Fast forward to a few years ago and I found myself needing employment. The computer industry was proving to be more difficult to find a job that would take me a direction that I wanted to go. I tried going back to college so I could provide new horizons for myself. However, my business degree didn’t open the doors that I was hoping for, so I turned back to my beekeeping roots and found welcoming arms.
But I found that things were different now. I was doing more troubleshooting than before. I was using all my senses to understand why a colony was failing. Sometimes you heard it, or you would smell it, and others you could see the problem. The days of putting a few bees together and queen were over.
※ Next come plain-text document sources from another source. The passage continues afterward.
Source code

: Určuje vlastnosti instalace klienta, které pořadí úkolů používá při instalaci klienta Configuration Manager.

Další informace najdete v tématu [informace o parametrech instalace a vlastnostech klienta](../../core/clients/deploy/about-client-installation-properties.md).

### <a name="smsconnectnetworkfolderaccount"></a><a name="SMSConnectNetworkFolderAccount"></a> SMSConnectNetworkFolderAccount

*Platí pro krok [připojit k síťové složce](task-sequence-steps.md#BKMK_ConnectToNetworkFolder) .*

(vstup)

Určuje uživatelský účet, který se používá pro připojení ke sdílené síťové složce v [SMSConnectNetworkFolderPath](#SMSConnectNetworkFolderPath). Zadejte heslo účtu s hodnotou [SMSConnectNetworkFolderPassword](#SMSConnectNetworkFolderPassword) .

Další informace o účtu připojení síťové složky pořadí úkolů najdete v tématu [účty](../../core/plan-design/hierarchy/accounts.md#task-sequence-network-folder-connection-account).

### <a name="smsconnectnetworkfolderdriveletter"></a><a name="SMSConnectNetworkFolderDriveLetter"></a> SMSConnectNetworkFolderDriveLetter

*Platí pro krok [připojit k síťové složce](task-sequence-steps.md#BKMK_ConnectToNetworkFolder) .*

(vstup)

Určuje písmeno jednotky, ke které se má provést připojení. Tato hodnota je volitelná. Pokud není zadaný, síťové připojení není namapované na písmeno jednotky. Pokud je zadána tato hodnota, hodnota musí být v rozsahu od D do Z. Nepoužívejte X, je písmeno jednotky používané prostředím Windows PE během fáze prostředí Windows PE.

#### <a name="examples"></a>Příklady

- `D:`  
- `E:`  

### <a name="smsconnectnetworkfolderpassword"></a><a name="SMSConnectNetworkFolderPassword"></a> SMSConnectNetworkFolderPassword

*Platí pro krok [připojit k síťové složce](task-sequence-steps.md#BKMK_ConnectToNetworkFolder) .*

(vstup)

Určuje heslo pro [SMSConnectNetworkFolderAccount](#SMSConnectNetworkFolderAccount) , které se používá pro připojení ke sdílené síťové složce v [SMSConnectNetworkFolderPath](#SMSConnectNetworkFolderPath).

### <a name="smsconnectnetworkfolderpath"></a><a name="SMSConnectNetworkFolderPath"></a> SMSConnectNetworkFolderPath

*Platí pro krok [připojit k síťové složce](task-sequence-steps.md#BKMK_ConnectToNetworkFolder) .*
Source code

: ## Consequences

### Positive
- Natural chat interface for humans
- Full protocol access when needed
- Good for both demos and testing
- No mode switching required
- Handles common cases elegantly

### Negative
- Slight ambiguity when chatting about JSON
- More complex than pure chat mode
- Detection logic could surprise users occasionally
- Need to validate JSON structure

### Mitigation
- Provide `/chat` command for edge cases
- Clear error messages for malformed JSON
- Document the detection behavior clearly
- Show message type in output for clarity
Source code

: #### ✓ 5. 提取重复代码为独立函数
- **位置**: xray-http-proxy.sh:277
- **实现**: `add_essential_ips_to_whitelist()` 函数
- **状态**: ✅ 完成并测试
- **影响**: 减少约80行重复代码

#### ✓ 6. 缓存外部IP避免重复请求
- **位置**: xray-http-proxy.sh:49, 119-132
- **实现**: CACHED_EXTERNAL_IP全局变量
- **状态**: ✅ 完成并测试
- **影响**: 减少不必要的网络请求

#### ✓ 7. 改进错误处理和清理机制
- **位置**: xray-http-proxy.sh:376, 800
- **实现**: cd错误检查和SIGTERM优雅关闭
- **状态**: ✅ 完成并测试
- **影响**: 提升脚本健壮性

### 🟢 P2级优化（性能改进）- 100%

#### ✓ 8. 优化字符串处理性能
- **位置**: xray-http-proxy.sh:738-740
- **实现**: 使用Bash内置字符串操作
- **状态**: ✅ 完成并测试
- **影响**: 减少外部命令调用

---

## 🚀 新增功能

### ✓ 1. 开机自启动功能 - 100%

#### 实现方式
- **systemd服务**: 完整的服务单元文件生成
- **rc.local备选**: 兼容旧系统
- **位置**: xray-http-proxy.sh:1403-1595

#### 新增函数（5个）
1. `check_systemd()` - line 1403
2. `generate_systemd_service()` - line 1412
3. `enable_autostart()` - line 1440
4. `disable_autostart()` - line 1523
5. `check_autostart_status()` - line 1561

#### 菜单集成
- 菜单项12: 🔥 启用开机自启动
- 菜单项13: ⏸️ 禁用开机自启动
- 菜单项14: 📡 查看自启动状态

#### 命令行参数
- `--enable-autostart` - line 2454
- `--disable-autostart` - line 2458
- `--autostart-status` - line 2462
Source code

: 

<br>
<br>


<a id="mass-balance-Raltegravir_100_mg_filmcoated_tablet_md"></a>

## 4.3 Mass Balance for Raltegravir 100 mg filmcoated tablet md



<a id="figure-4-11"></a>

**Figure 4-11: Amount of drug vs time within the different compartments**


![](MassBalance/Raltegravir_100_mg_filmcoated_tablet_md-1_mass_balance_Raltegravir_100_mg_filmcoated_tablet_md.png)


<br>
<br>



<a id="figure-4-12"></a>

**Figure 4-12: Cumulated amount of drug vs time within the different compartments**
There were mites to battle, and illnesses to treat. The job description changed from hired muscle to hive analyst.
So much of my analytical training from being a software developer was being used that it left me in awe of those that I worked with, who had not the same background but were highly skilled as a beekeeper. If they were to apply themselves to software, there is no doubt that they would succeed with ease.
So having completed a number of years as a beekeeper, I took a moment to take notice of those who are applying themselves to it. The family that gave so many wonderful examples have begun to retire. Their health from the many years and decades of this labor intensive employment have forced them into an easier lifestyle. I see the writing on the wall. More to the point, I feel the aches in my back. I also feel the urge to use the knowledge and skills that I have gained. The need to create software has again come full circle. Life has a way of cycling onto itself.